- SELECTED EXCERPT:
--

To help others who find this article, I’ll add a few stumbling points that are not mentioned:
– I didn’t buy a special cable or connectors but just connected the wires one by one. (I had to 3D-print a small part to make it possible on the male part). The catch is, the controller won’t turn on without the display, nor will it stay on for long if the display is suddenly disconnected. So it’s not enough to just jam the two CAN wires into the controller end; all 5 wires need to be connected through, and two of them branched to the CAN adapter. There may be a more convenient location which would allow a terminal connection (perhaps instead of some optional sensor), but my bike didn’t have it easily accessible, or I didn’t find one.
– Given that the whole point is to send just one message, there is no need to have any custom software: any decent CAN software has this function, plus usually a nice GUI.
– It’s worth mentioning that we are working with the so-called _extended_ CAN IDs, which are 29 bit long (as opposed to the standard 11 bits), in addition to the speed of 250 kbit/s. All CAN units/software support that, but it often needs to be enabled.
– For _this_ one message, it is enough to know that the ID is 05 10 32 03. But since you provide the contents description, it is crucial to note the length of each field:
* If we consider the ID as 32 bit for convenience, the first (leftmost!) 3 bits are unused, bringing the ID to 29 bits.

--

- SUPPLIED ENTRIES:
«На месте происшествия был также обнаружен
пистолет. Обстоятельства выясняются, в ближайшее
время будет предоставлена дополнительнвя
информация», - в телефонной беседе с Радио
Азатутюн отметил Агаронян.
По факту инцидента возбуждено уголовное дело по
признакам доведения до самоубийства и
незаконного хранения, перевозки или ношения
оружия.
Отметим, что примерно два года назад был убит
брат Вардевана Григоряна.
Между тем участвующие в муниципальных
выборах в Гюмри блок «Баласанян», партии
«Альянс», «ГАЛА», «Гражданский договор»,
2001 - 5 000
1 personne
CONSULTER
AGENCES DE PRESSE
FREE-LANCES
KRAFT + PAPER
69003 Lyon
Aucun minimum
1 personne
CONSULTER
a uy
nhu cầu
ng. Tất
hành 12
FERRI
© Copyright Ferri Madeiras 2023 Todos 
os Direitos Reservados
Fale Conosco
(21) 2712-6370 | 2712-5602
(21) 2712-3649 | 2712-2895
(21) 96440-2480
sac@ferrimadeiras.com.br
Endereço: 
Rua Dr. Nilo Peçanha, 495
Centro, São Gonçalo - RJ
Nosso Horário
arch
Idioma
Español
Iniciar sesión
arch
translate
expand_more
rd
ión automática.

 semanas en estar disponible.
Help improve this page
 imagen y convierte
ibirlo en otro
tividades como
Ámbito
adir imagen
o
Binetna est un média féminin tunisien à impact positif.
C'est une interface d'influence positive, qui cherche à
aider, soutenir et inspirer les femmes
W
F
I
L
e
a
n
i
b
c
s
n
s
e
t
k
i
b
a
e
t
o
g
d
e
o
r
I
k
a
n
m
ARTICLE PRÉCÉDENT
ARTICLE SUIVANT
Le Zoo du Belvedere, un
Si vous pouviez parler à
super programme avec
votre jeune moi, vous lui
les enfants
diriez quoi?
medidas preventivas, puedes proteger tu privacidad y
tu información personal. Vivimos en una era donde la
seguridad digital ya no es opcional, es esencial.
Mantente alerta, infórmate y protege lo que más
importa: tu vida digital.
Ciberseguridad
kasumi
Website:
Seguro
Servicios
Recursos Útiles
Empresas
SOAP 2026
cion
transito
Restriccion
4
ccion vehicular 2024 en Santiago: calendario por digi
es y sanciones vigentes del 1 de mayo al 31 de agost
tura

--

- REQUIRED ACTIONS:
• A. In the CAN bus text above, rewrite the passage from "To help others" to "didn’t find one.", substituting "screen" for every occurrence of "display".
• B. Reproduce the text of every entry above exactly, line for line.

- SOLVED TASKS:
• A.
To help others who find this article, I’ll add a few stumbling points that are not mentioned:
– I didn’t buy a special cable or connectors but just connected the wires one by one. (I had to 3D-print a small part to make it possible on the male part). The catch is, the controller won’t turn on without the screen, nor will it stay on for long if the screen is suddenly disconnected. So it’s not enough to just jam the two CAN wires into the controller end; all 5 wires need to be connected through, and two of them branched to the CAN adapter. There may be a more convenient location which would allow a terminal connection (perhaps instead of some optional sensor), but my bike didn’t have it easily accessible, or I didn’t find one.

• B.
«На месте происшествия был также обнаружен
пистолет. Обстоятельства выясняются, в ближайшее
время будет предоставлена дополнительнвя
информация», - в телефонной беседе с Радио
Азатутюн отметил Агаронян.
По факту инцидента возбуждено уголовное дело по
признакам доведения до самоубийства и
незаконного хранения, перевозки или ношения
оружия.
Отметим, что примерно два года назад был убит
брат Вардевана Григоряна.
Между тем участвующие в муниципальных
выборах в Гюмри блок «Баласанян», партии
«Альянс», «ГАЛА», «Гражданский договор»,
2001 - 5 000
1 personne
CONSULTER
AGENCES DE PRESSE
FREE-LANCES
KRAFT + PAPER
69003 Lyon
Aucun minimum
1 personne
CONSULTER
a uy
nhu cầu
ng. Tất
hành 12
FERRI
© Copyright Ferri Madeiras 2023 Todos 
os Direitos Reservados
Fale Conosco
(21) 2712-6370 | 2712-5602
(21) 2712-3649 | 2712-2895
(21) 96440-2480
sac@ferrimadeiras.com.br
Endereço: 
Rua Dr. Nilo Peçanha, 495
Centro, São Gonçalo - RJ
Nosso Horário
arch
Idioma
Español
Iniciar sesión
arch
translate
expand_more
rd
ión automática.

 semanas en estar disponible.
Help improve this page
 imagen y convierte
ibirlo en otro
tividades como
Ámbito
adir imagen
o
Binetna est un média féminin tunisien à impact positif.
C'est une interface d'influence positive, qui cherche à
aider, soutenir et inspirer les femmes
W
F
I
L
e
a
n
i
b
c
s
n
s
e
t
k
i
b
a
e
t
o
g
d
e
o
r
I
k
a
n
m
ARTICLE PRÉCÉDENT
ARTICLE SUIVANT
Le Zoo du Belvedere, un
Si vous pouviez parler à
super programme avec
votre jeune moi, vous lui
les enfants
diriez quoi?
medidas preventivas, puedes proteger tu privacidad y
tu información personal. Vivimos en una era donde la
seguridad digital ya no es opcional, es esencial.
Mantente alerta, infórmate y protege lo que más
importa: tu vida digital.
Ciberseguridad
kasumi
Website:
Seguro
Servicios
Recursos Útiles
Empresas
SOAP 2026
cion
transito
Restriccion
4
ccion vehicular 2024 en Santiago: calendario por digi
es y sanciones vigentes del 1 de mayo al 31 de agost
tura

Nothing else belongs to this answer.